The rest of the state’s finances come from the central government either as grants-in-aid or central tax transfers which make up roughly 90% of the state’s total revenue year after year.
The Finance Minister’s disclosure evoked a string of questions and comments from both the opposition and ruling MLAs.
Lalrinliana Sailo, a former Health Minister, said during his tenure it was estimated that as much as Rs 170 crores was spent annually when doctors in Mizoram refer patients to hospitals in other states.
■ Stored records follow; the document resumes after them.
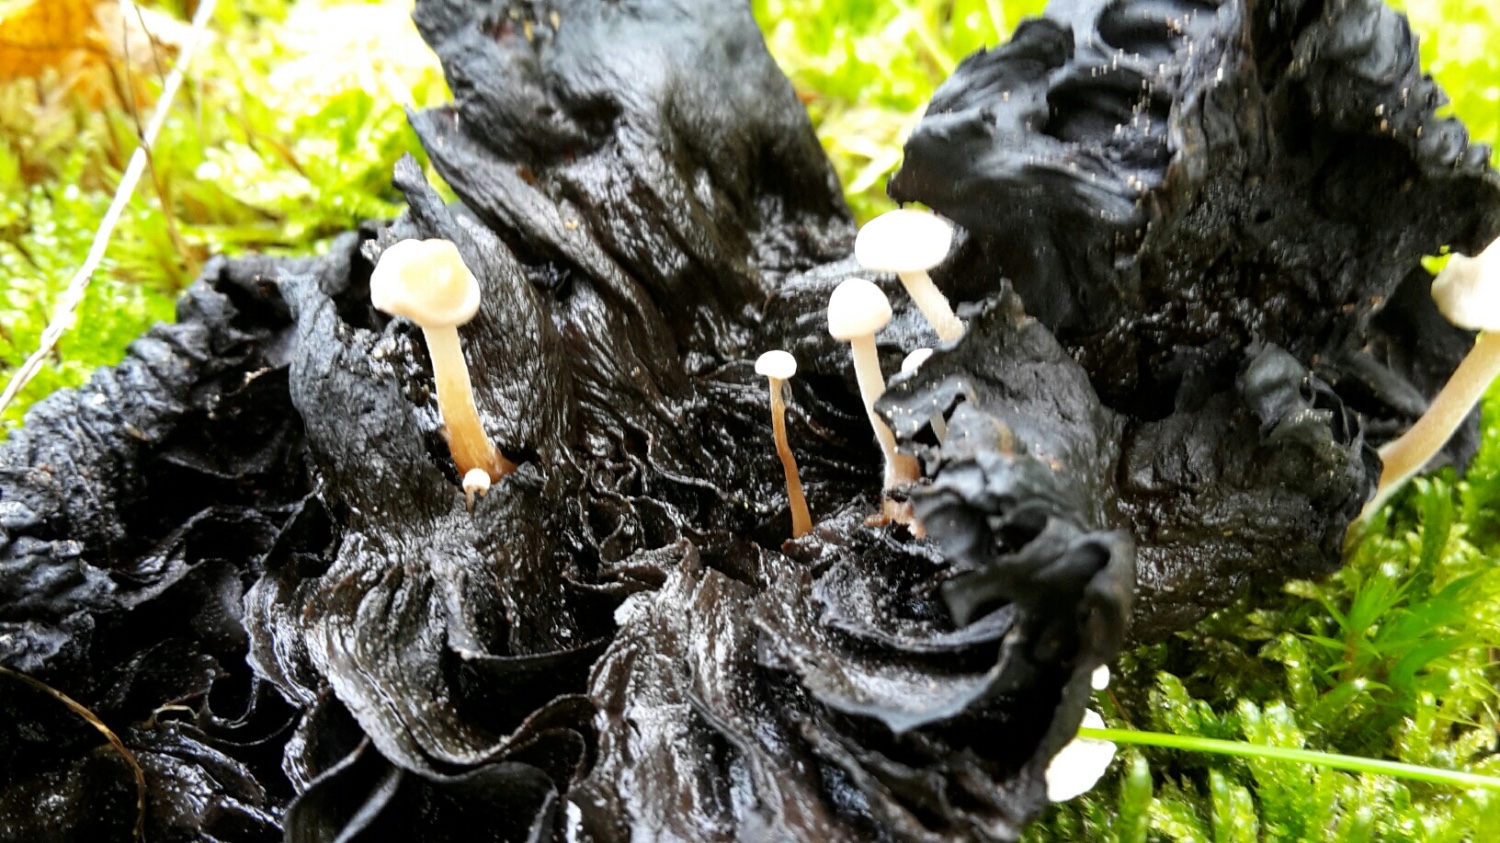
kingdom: Fungi
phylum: Basidiomycota
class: Agaricomycetes
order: Agaricales
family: Tricholomataceae
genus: Collybia
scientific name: Collybia cookei
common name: gulknoldet lighat
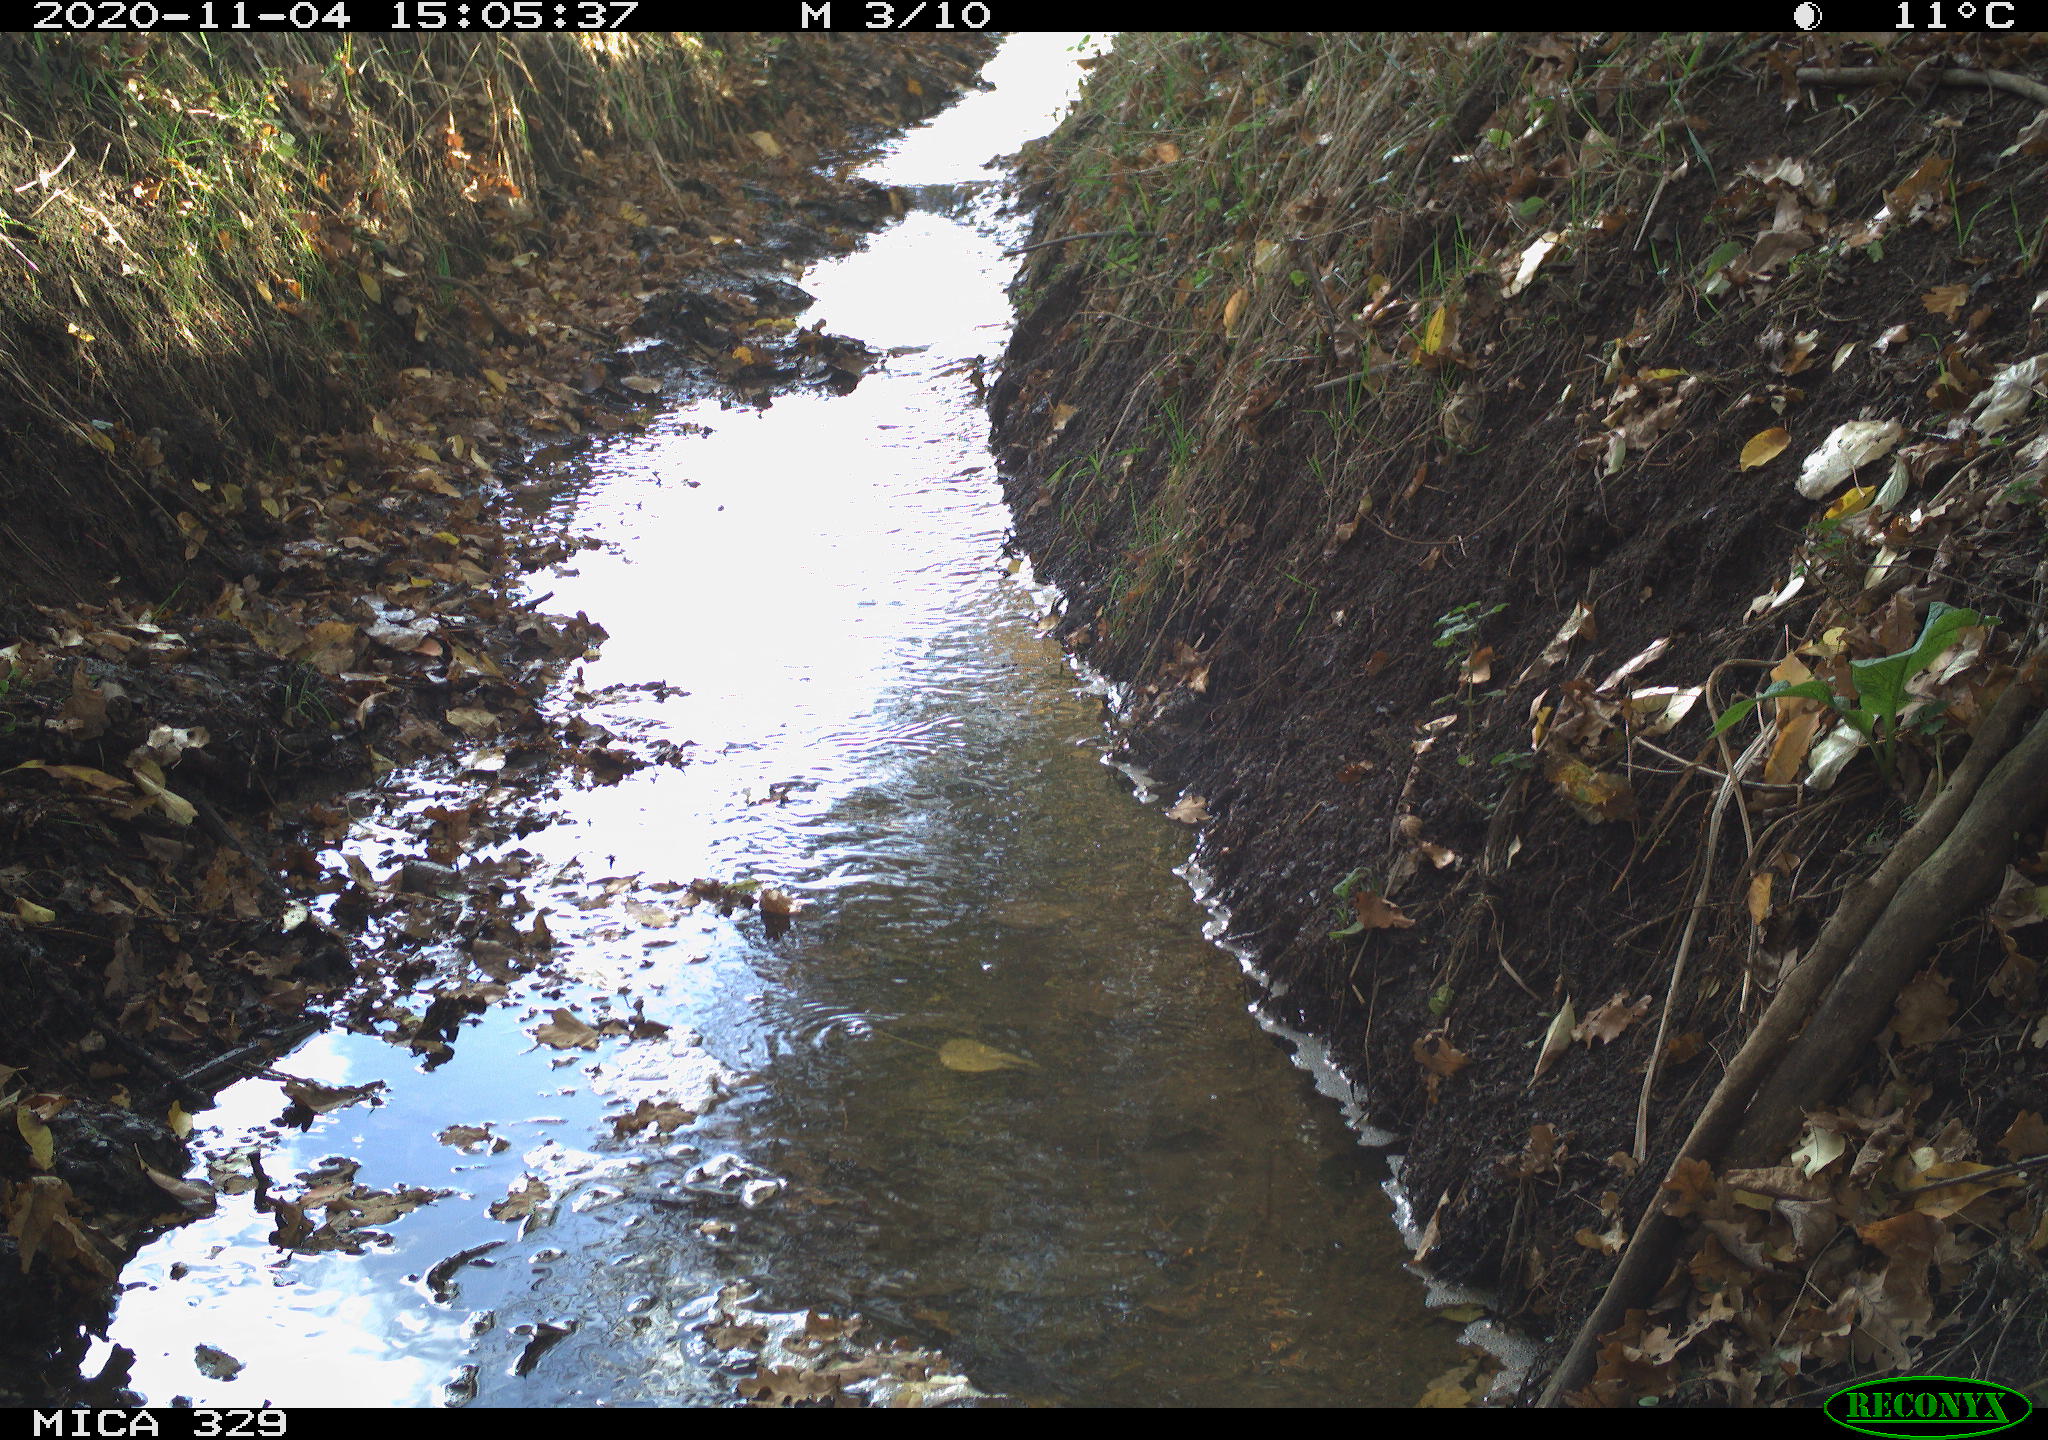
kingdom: Animalia
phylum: Chordata
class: Aves
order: Passeriformes
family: Turdidae
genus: Turdus
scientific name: Turdus merula
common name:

Sailo blamed this on the lack of proper medical facilities in Mizoram and suggested the money spent on medical referrals can be stemmed if the Health Department better-equipped doctors within the state.
T Sangkunga, a Congress MLA, asked what the committee’s terms of reference are even as Dr K Beichhua, who asked the starred question, asked if the committee has made any headway into resolving the issue and whether there are pending medical bills waiting for reimbursements.
Lalsawta, the Finance Minister, replied that the committee has been asked to submit a report on ways to slash the expenditure within six months and added Sailo’s advice on bettering medical equipments is also being taken into consideration.
Chief Minister Lal Thanhawla also took part in the discussion and said he has asked the committee to submit it’s report within three months instead of six, and that he has realised after the issue was brought to the government’s notice that there is virtually no cross-checking of medical bills submitted by government employees and that many reportedly avail medical services without considering costs or entitlements.